Torsten Duwe duwe at lst.de
Fri Jan 25 12:42:12 CET 2008


On Thursday 24 January 2008, Patrick Georgi wrote:

> ... ports at 0x400) for crucial devices.

That's the term: "cruicial device", or "essential device".

> This way a payload could have a console on COM1 and get its data via PPP
> or ZMODEM on COM2. With only a console setup, it wouldn't know about
> COM2, with only a serial ports table, it wouldn't know where to find the
> user...

IMHO this case is artificial. Zmodem can be muxed with the console, and with a 
second port or PPP, you'll need basic multitasking or at least a working 
interrupt subsystem.

>
> The proposal is layered in two types of records:
>
> The first type is an I/O-device record, like the serial port record I
> wrote. These can be extended with additional information as neccessary
> (and independent from other device types!), which might include IRQs or
> enumeration (in case we ever support more than one serial port in cb
> itself, for example).

I'm not sure I understand you correctly. I would think about LB_TAG_DEVICE, 
which, after the obligatory length, first has a type field , for e.g. 8250, 
IDE, AHCI and so on. The problem is that beyond serial ports, things quickly 
become hierarchical and thus complicate (bloat) the code.

> These record are specified and designed on an as-needed basis, so we
> don't fall in the trap of over-engineering.

Maybe this already is over-engineered. I still see no valid case for serial.

> Multiple devices are specified with one record (of the same type) per
> device, with some identifier (int) to tell them apart (added when we
> first use this strategy).

You'll probably stick all identical devices into an array.
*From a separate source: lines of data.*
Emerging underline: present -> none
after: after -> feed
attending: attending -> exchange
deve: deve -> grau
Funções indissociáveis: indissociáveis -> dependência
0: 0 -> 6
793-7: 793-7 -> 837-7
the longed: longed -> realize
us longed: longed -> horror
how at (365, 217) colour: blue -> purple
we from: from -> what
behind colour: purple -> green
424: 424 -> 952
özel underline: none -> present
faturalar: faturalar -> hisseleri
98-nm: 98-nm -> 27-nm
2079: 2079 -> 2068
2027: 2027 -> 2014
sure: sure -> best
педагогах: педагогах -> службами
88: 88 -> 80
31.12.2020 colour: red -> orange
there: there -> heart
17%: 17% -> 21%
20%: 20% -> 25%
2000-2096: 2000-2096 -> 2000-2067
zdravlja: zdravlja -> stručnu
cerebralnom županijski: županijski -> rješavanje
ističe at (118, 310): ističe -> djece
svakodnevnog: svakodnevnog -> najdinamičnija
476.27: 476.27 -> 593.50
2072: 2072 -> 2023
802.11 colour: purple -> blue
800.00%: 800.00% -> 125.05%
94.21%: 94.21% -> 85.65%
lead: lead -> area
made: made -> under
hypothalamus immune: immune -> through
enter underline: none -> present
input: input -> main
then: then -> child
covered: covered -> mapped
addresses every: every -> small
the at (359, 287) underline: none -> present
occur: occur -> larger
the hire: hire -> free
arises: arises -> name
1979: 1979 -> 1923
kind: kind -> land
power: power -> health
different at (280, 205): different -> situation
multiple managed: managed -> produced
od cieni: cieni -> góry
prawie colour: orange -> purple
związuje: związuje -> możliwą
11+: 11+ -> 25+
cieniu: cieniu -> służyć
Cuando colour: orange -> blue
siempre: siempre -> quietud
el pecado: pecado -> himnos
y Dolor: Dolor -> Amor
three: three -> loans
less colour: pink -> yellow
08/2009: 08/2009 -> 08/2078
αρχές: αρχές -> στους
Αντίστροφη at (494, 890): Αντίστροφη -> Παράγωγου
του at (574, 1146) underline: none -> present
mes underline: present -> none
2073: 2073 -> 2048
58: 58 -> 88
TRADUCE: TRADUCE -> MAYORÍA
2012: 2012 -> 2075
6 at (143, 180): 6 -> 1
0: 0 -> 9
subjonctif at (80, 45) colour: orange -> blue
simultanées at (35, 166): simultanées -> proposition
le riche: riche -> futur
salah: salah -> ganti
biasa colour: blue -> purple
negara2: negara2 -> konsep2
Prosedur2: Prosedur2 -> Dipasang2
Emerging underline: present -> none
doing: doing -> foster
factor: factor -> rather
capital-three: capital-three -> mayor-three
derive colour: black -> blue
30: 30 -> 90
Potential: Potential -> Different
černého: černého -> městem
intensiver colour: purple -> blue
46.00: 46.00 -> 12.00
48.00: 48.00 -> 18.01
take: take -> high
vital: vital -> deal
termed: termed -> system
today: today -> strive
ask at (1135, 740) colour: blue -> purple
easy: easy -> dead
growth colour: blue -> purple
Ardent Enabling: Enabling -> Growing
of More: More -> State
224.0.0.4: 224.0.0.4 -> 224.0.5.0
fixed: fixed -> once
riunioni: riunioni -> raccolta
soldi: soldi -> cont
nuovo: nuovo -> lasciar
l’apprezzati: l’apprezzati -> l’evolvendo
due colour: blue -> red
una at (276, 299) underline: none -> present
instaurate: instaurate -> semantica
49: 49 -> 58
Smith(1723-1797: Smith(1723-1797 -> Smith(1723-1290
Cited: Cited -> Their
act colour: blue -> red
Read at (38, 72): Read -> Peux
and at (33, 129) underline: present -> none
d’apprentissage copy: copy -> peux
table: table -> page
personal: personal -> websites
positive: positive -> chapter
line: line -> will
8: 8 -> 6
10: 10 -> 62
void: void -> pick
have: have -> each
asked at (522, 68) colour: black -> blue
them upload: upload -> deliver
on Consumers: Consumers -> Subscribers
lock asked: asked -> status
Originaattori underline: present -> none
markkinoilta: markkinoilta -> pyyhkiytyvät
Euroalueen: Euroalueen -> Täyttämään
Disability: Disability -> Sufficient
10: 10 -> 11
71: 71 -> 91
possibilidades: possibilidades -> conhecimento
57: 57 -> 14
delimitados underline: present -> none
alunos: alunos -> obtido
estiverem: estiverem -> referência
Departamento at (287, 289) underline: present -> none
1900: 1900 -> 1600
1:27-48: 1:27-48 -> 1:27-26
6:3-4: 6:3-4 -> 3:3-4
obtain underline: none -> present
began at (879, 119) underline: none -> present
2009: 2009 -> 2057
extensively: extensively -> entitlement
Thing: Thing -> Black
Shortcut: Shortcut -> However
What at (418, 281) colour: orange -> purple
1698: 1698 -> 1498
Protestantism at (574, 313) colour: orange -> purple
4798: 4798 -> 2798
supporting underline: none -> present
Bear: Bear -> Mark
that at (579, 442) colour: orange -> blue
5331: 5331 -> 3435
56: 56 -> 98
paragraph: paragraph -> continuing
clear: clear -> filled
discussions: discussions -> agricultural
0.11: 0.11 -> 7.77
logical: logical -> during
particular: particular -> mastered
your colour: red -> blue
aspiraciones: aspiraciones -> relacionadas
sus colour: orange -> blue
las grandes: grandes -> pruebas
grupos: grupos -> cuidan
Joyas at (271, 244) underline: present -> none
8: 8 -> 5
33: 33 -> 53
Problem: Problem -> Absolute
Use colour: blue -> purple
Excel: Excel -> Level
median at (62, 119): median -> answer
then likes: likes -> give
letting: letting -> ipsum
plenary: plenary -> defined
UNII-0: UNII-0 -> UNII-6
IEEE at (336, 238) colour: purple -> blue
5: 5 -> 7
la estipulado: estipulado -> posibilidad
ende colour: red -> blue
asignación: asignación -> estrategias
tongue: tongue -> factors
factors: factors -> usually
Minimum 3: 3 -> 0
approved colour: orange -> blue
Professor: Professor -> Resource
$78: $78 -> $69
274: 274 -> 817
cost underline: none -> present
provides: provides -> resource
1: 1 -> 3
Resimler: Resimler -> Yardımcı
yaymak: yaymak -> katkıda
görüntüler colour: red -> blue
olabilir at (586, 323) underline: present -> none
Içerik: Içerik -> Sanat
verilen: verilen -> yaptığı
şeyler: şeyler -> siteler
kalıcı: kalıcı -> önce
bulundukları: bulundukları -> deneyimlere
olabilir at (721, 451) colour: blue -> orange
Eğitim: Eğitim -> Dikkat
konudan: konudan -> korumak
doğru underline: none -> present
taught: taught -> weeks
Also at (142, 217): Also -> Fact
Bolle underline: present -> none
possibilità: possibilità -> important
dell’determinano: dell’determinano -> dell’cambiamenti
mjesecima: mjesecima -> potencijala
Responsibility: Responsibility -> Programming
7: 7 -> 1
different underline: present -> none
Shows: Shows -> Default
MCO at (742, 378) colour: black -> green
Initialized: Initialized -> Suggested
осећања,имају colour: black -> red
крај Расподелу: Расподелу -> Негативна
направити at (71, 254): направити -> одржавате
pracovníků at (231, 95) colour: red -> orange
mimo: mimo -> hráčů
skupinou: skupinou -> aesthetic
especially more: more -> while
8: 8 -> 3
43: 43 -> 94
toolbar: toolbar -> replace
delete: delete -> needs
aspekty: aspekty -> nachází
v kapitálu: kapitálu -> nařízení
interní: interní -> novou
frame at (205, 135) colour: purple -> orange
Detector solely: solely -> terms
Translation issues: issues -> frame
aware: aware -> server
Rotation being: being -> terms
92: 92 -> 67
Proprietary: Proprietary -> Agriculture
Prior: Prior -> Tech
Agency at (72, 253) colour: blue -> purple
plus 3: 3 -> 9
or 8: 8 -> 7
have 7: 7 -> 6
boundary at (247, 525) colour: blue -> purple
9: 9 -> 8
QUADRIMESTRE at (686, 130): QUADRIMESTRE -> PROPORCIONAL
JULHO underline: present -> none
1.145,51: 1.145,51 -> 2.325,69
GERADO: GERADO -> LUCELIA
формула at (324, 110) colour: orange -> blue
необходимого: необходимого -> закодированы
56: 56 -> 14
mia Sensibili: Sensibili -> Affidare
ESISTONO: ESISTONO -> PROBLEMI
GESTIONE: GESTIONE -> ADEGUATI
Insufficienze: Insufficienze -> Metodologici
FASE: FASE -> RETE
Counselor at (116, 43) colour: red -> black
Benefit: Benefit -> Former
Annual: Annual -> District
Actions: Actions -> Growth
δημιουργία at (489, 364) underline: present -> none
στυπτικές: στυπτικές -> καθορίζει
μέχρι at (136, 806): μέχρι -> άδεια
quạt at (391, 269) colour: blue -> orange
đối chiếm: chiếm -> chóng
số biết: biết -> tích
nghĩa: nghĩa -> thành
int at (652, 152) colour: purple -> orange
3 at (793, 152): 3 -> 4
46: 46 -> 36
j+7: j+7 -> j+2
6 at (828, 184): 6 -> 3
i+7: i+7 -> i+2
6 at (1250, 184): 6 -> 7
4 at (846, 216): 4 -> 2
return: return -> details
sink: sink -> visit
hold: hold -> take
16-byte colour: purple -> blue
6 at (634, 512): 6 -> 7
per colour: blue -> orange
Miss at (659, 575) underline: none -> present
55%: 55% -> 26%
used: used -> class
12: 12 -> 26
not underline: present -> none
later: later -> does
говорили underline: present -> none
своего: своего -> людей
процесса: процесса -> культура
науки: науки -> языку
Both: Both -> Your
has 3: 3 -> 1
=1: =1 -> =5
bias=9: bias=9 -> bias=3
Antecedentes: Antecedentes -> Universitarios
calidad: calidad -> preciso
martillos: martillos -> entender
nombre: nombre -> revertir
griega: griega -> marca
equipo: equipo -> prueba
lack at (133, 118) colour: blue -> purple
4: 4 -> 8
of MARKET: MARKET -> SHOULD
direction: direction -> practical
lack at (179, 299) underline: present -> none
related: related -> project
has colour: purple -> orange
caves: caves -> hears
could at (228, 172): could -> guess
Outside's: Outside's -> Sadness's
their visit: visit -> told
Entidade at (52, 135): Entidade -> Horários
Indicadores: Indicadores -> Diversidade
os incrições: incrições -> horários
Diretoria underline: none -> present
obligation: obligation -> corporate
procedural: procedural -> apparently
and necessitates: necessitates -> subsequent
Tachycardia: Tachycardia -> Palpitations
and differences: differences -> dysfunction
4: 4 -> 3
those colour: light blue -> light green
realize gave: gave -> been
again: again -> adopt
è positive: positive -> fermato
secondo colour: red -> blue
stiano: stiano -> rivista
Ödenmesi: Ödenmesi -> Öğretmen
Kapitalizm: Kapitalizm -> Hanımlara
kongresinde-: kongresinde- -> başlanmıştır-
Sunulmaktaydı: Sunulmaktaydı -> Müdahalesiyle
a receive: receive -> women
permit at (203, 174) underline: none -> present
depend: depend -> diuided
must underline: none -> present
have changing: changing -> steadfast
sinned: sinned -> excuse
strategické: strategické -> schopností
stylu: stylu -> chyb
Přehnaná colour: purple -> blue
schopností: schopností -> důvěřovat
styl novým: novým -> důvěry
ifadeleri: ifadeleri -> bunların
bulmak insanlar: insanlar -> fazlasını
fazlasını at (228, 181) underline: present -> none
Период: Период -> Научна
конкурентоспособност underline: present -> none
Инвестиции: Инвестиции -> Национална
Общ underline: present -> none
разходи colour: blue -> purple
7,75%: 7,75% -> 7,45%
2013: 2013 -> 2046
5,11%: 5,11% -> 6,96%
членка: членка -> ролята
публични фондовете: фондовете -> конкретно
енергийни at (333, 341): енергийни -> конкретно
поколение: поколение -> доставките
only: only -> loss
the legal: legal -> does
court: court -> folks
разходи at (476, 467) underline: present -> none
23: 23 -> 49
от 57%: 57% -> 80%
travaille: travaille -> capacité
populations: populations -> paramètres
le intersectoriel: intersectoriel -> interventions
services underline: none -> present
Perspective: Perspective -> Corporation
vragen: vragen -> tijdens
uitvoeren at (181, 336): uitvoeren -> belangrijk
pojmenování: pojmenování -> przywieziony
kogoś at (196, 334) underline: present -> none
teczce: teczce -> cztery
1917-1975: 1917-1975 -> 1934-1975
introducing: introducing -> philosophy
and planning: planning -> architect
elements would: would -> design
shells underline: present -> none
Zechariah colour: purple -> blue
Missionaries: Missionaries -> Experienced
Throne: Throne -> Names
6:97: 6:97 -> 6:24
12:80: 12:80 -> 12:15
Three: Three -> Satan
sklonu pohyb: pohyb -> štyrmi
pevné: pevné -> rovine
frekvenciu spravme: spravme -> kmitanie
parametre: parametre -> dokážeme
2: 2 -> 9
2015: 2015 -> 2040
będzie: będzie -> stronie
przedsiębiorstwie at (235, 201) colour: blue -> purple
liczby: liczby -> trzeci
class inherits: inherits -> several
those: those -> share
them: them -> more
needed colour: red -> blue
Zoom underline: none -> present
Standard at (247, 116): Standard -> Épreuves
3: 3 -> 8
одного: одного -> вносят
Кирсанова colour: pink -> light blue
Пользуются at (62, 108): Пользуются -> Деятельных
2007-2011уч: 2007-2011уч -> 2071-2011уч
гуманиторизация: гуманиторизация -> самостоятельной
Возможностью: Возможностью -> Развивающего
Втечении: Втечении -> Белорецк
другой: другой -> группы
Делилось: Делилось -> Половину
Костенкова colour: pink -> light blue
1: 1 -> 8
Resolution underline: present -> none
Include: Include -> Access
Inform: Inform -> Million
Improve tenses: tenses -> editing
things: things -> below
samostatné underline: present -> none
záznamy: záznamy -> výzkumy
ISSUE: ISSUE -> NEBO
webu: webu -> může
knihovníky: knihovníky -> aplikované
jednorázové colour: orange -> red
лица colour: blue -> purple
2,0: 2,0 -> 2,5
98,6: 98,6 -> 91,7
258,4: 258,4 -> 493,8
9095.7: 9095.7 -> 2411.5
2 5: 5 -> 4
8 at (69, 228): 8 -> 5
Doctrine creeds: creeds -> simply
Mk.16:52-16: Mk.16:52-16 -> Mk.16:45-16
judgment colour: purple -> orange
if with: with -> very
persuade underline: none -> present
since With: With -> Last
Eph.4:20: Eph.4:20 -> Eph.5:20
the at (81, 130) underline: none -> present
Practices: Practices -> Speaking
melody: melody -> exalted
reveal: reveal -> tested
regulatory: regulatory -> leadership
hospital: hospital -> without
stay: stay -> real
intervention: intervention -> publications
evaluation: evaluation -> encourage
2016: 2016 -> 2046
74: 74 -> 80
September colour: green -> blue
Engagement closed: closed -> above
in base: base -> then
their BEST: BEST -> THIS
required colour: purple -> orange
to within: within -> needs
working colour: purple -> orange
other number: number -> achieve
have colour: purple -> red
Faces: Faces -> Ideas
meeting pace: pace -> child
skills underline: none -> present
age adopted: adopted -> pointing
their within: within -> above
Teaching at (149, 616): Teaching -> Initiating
> By only adding data to the record's end, they're implicitely backward
> compatible,

NO. record types and version info have proven valuable countless times in the 
past, but maybe I'm over-engineering now. At least the record sub-type should 
impose limits on the length.

> Payloads can figure out which information exists based on size as well,
> by ignoring any field that exceeds the size.

Payloads should check for device records with known sub-type.

> The second type is a console type. It consists of tag and size (like
> every record), and an integer (enum) type that specifies the device type
> (eg. serial=0, vga=1, ...).

So we all agree we need something like that. Presumed we have abvove records, 
the sub-type and index would be sufficient, right.

> Later, this record can be extended to also carry a device number (if
> there are multiple serial ports) 

I thought this was your original motivation? So let's add an index right away, 
to prevent backward-compatibility problems later.

> and maybe priorities or markers that 
> consoles should be used in parallel (serial + vgatext).
> Multiple consoles would again be done by adding one record for each
> console.

Now you are definitely over-engineering. My proposal for alternate/auxiliary 
consoles was meant as _replacement_ for a full device list. If CB logs to 
VGA, but the payload only has a serial driver (or vice versa) things 
shouldn't stay totally in the dark. With all serial ports listed, the payload 
can arbitrarily pick one, if the CB console isn't on any of them and the log 
device will change anyway.

> I'd like to go on with that, and will do so in a few days. Please don't
> wait until I have a patch ready for all that stuff, before telling me
> it's crap ;-)

There were only misunderstandings about the goal to be achieved.

Still I do not see a console use case for this split scheme. The only reason 
I'm still into this is: faster booting. Extending/splitting the info about 
the console in use into a config and a device part allows extensions for 
those devs that are slow to probe, IDE disks in particular.

If we agree that probing slow devices only once is a desireable goal, let's go 
for it. Otherwise I would just change your serial port info into a console / 
aux console info; the change is minimal.